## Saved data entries
►

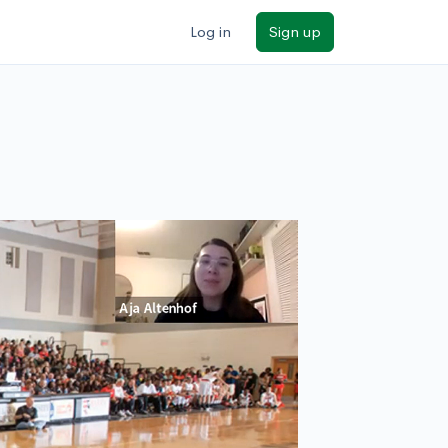
Log in
Sign up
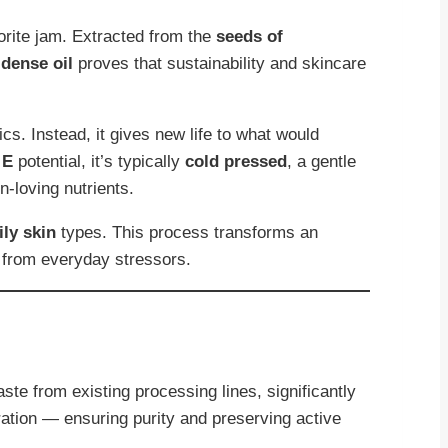
orite jam. Extracted from the
seeds of
-dense oil
proves that sustainability and skincare
ics. Instead, it gives new life to what would
 E
potential, it’s typically
cold pressed
, a gentle
n-loving nutrients.
ily skin
types. This process transforms an
from everyday stressors.
ste from existing processing lines, significantly
ration — ensuring purity and preserving active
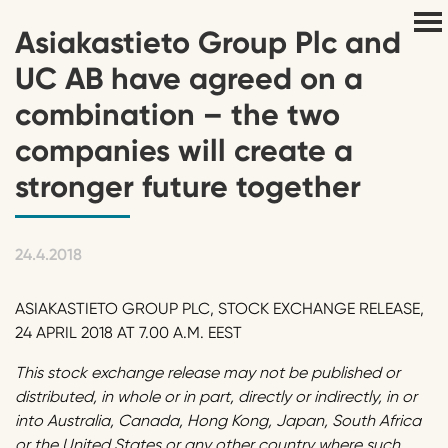
Asiakastieto Group Plc and
UC AB have agreed on a
combination – the two
companies will create a
stronger future together
24.4.2018
ASIAKASTIETO GROUP PLC, STOCK EXCHANGE RELEASE,
24 APRIL 2018 AT 7.00 A.M. EEST
This stock exchange release may not be published or
distributed, in whole or in part, directly or indirectly, in or
into Australia, Canada, Hong Kong, Japan, South Africa
or the United States or any other country where such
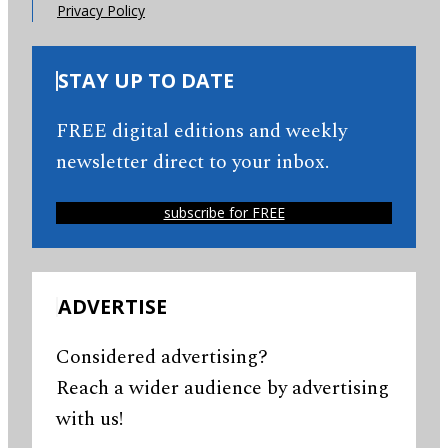
Privacy Policy
STAY UP TO DATE
FREE digital editions and weekly
newsletter direct to your inbox.
subscribe for FREE
ADVERTISE
Considered advertising?
Reach a wider audience by advertising
with us!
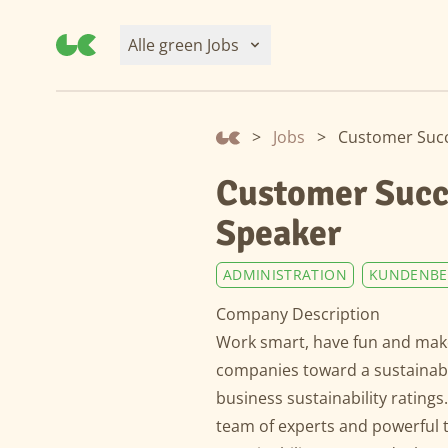
Alle green Jobs
>
Jobs
>
Customer Succ
Customer Succ
Speaker
ADMINISTRATION
KUNDENBE
Company Description
Work smart, have fun and make
companies toward a sustainable
business sustainability ratings
team of experts and powerful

◄

## Assignment
Reproduce every record in full. Leave out the images.

## Solution below
Log in
Sign up
orite jam. Extracted from the
seeds of
-dense oil
proves that sustainability and skincare
ics. Instead, it gives new life to what would
 E
potential, it’s typically
cold pressed
, a gentle
n-loving nutrients.
ily skin
types. This process transforms an
from everyday stressors.
ste from existing processing lines, significantly
ration — ensuring purity and preserving active
Asiakastieto Group Plc and
UC AB have agreed on a
combination – the two
companies will create a
stronger future together
24.4.2018
ASIAKASTIETO GROUP PLC, STOCK EXCHANGE RELEASE,
24 APRIL 2018 AT 7.00 A.M. EEST
This stock exchange release may not be published or
distributed, in whole or in part, directly or indirectly, in or
into Australia, Canada, Hong Kong, Japan, South Africa
or the United States or any other country where such
Privacy Policy
STAY UP TO DATE
FREE digital editions and weekly
newsletter direct to your inbox.
subscribe for FREE
ADVERTISE
Considered advertising?
Reach a wider audience by advertising
with us!
Alle green Jobs
>
Jobs
>
Customer Succ
Customer Succ
Speaker
ADMINISTRATION
KUNDENBE
Company Description
Work smart, have fun and make
companies toward a sustainable
business sustainability ratings
team of experts and powerful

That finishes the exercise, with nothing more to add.